Saved entries
== == ==

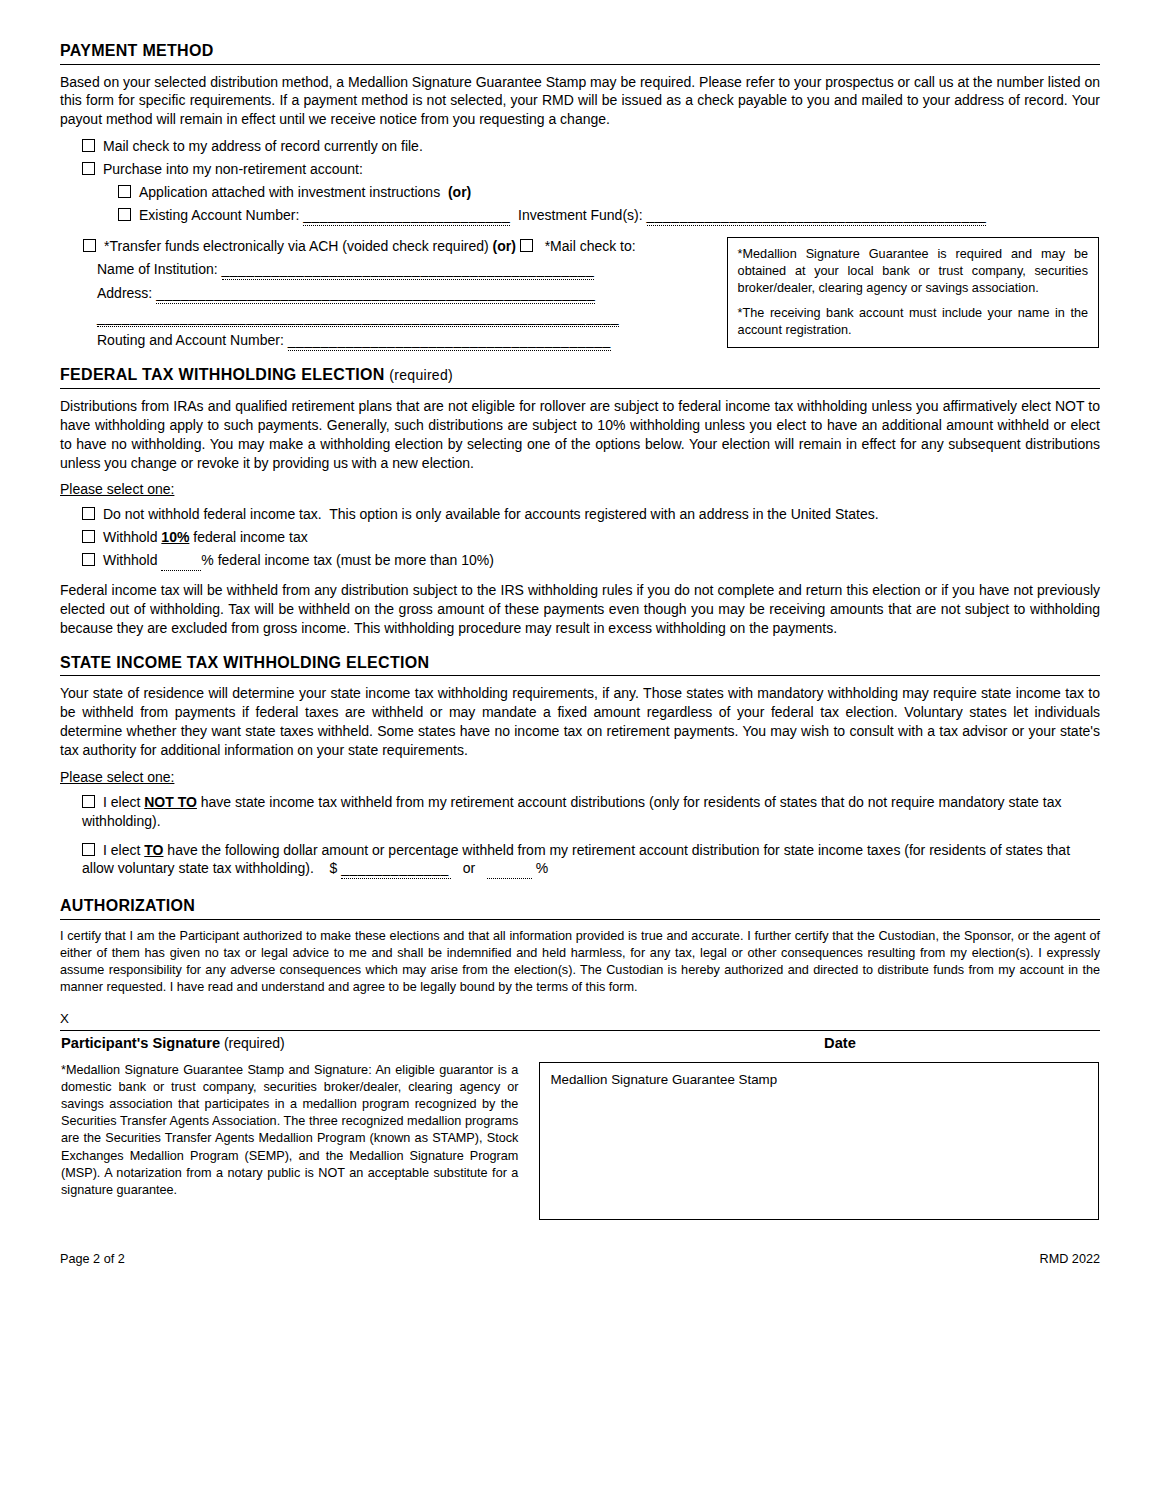PAYMENT METHOD
Based on your selected distribution method, a Medallion Signature Guarantee Stamp may be required. Please refer to your prospectus or call us at the number listed on this form for specific requirements. If a payment method is not selected, your RMD will be issued as a check payable to you and mailed to your address of record. Your payout method will remain in effect until we receive notice from you requesting a change.
Mail check to my address of record currently on file.
Purchase into my non-retirement account:
Application attached with investment instructions (or)
Existing Account Number: _________________________ Investment Fund(s): _________________________________________
| *Transfer funds electronically via ACH (voided check required) (or) *Mail check to: Name of Institution: _____________________________________________ Address: _____________________________________________________ _______________________________________________________________ Routing and Account Number: _______________________________________ | *Medallion Signature Guarantee is required and may be obtained at your local bank or trust company, securities broker/dealer, clearing agency or savings association. *The receiving bank account must include your name in the account registration. |
FEDERAL TAX WITHHOLDING ELECTION (required)
Distributions from IRAs and qualified retirement plans that are not eligible for rollover are subject to federal income tax withholding unless you affirmatively elect NOT to have withholding apply to such payments. Generally, such distributions are subject to 10% withholding unless you elect to have an additional amount withheld or elect to have no withholding. You may make a withholding election by selecting one of the options below. Your election will remain in effect for any subsequent distributions unless you change or revoke it by providing us with a new election.
Please select one:
Do not withhold federal income tax. This option is only available for accounts registered with an address in the United States.
Withhold 10% federal income tax
Withhold % federal income tax (must be more than 10%)
Federal income tax will be withheld from any distribution subject to the IRS withholding rules if you do not complete and return this election or if you have not previously elected out of withholding. Tax will be withheld on the gross amount of these payments even though you may be receiving amounts that are not subject to withholding because they are excluded from gross income. This withholding procedure may result in excess withholding on the payments.
STATE INCOME TAX WITHHOLDING ELECTION
Your state of residence will determine your state income tax withholding requirements, if any. Those states with mandatory withholding may require state income tax to be withheld from payments if federal taxes are withheld or may mandate a fixed amount regardless of your federal tax election. Voluntary states let individuals determine whether they want state taxes withheld. Some states have no income tax on retirement payments. You may wish to consult with a tax advisor or your state's tax authority for additional information on your state requirements.
Please select one:
I elect NOT TO have state income tax withheld from my retirement account distributions (only for residents of states that do not require mandatory state tax withholding).
I elect TO have the following dollar amount or percentage withheld from my retirement account distribution for state income taxes (for residents of states that allow voluntary state tax withholding). $ _____________ or %
AUTHORIZATION
I certify that I am the Participant authorized to make these elections and that all information provided is true and accurate. I further certify that the Custodian, the Sponsor, or the agent of either of them has given no tax or legal advice to me and shall be indemnified and held harmless, for any tax, legal or other consequences resulting from my election(s). I expressly assume responsibility for any adverse consequences which may arise from the election(s). The Custodian is hereby authorized and directed to distribute funds from my account in the manner requested. I have read and understand and agree to be legally bound by the terms of this form.
X
| Participant's Signature (required) | Date |
| *Medallion Signature Guarantee Stamp and Signature: An eligible guarantor is a domestic bank or trust company, securities broker/dealer, clearing agency or savings association that participates in a medallion program recognized by the Securities Transfer Agents Association. The three recognized medallion programs are the Securities Transfer Agents Medallion Program (known as STAMP), Stock Exchanges Medallion Program (SEMP), and the Medallion Signature Program (MSP). A notarization from a notary public is NOT an acceptable substitute for a signature guarantee. | Medallion Signature Guarantee Stamp |
Page 2 of 2 RMD 2022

== == ==

**About this exercise**
In the entries above, find the line holding "Mail check to my" and the line holding "Existing Account Number: _________________________", then retype exactly those two lines and every line between them, and nothing else.

**Result of this task**
Mail check to my address of record currently on file.
Purchase into my non-retirement account:
Application attached with investment instructions (or)
Existing Account Number: _________________________ Investment Fund(s): _________________________________________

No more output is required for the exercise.